SOLVED Re: Problem with rtems_event_send crashing from interrupt routine
Mr. Andrei Chichak
groups at chichak.ca
Tue Jun 30 13:41:14 UTC 2015
A bit of review to begin with; I am working with an STM32F4 ARM Cortex M4F processor’s ADC section. A feature of this ADC is the ability to have conversions triggered by a timer (great for evenly sampled signals), the results transferred using double buffered DMA, giving you an interrupt when the DMA buffer is half full, then again when the buffer is full.
To let my task know when there was data ready to process, the DMA half/full complete interrupt routines would call rtems_event_send. The task would pend on the events, with a timeout in case something screwed up.
In my case, the timer would trigger 14 channels of ADC conversions to happen 400 times per second. This would yield 200 half full and 200 full interrupts per second, each calling rtems_event_send.
This action would proceed for a few thousand seconds and then the program would crash and, doing some painful debugging, I managed to repeatedly catch the system attempting to expire some “watchdogs”, which I believe is the squelching of outstanding timeouts on satisfied rtems_event_receive calls.
After trying a whole bunch of dead ends, Sebastian Huber asked me about the priorities of the interrupts being generated.
The ARM architecture uses a vectored interrupt structure quite similar to the MC68xxx processors, where a device generates an interrupt and the address of the service routine is automatically picked up from a known place in a table without having to poll a bunch of registers to figure out what happened and branch off to the handler. The ARM processors have assignable priorities on most of the interrupts, so if two interrupts assert at the same time, or if a higher priority interrupt happens while an interrupt is in progress, you can predict what happens.
What I didn’t know is that RTEMS implements something called Non-Maskable Interrupts (NMI). The software NMIs don’t seem to be like hardware NMIs (a hardware interrupt that can not be turned off), they just have the same name (much like the event watchdogs that aren’t like the hardware watchdogs).
What I learned was that RTEMS NMIs are interrupt routines that are not allowed to use any RTEMS facilities. So, I presume, these routines would be used for dealing with devices that don’t need to interact with task code. The upside is that the interrupts can be entered bypassing RTEMS’ overhead.
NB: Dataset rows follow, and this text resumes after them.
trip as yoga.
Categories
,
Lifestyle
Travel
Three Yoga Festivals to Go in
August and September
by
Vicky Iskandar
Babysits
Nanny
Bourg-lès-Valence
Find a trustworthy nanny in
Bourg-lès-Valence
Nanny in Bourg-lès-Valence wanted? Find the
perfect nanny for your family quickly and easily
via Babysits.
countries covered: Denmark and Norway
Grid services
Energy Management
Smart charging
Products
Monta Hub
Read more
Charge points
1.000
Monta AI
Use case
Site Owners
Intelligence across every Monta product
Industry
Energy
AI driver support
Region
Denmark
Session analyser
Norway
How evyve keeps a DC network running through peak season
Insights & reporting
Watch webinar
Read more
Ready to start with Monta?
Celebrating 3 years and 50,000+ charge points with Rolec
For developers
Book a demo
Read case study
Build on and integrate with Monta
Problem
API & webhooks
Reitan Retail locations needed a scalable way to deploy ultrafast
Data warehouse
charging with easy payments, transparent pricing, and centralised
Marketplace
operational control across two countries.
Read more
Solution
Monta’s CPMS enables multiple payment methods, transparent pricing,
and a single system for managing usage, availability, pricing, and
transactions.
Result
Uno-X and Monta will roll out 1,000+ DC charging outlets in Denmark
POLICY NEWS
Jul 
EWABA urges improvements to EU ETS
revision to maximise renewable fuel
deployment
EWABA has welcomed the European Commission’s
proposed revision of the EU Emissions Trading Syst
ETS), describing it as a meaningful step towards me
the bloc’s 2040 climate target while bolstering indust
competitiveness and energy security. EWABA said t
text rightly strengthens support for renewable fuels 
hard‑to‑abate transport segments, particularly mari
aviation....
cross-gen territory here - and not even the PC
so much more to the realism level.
A drawback is that if you call for RTEMS facilities from within one of these routines, apparently, your code becomes rather crashy.
To differentiate between NMI routines and a regular ISR that can call RTEMS facilities, the developers use the interrupt priorities and a mask. The NMI determination is not specific to the ARM family, each architecture has a mask that determines which bits are used to determine if an interrupt routine is an NMI or an ISR.
ARM uses an 8 bit priority and a priority in the range of 0x00-0x7F indicates an NMI. On an ARM, the lower the number, the more urgent the interrupt, so NMIs have higher urgency than ISRs that can use RTEMS facilities.
On the STM32F4, only 4 bits of 8 of priority are implemented, the 4 MSBs with the lower 4 being set to 0 (other Cortex M4 implementations have other combinations). In ST’s CubeMX tool, you can set the interrupt priority of the various interrupt sources in the range of 0-15 and Cube generates code to take care of the bit shifting for you. In my case I had set my priorities to 1,2,3 and 6. Shifted, these became 0x10, 0x20, 0x30, and 0x60. Since these numbers are all below 0x80, the RTEMS code was interpreting these interrupts as NMIs, bypassing a bunch of the necessary code to support RTEMS calls.
By changing my interrupt priorities to 9, 10, 11, and 14 (shifting gives 0x90, 0xA0, 0xB0, and 0xE0), the interrupt routines lost their NMI nature and the system immediately became dead stable with a 1kHz tick interrupt rate, 2 ADC DMA interrupts at 200Hz each, and a CAN interrupt at about 36Hz.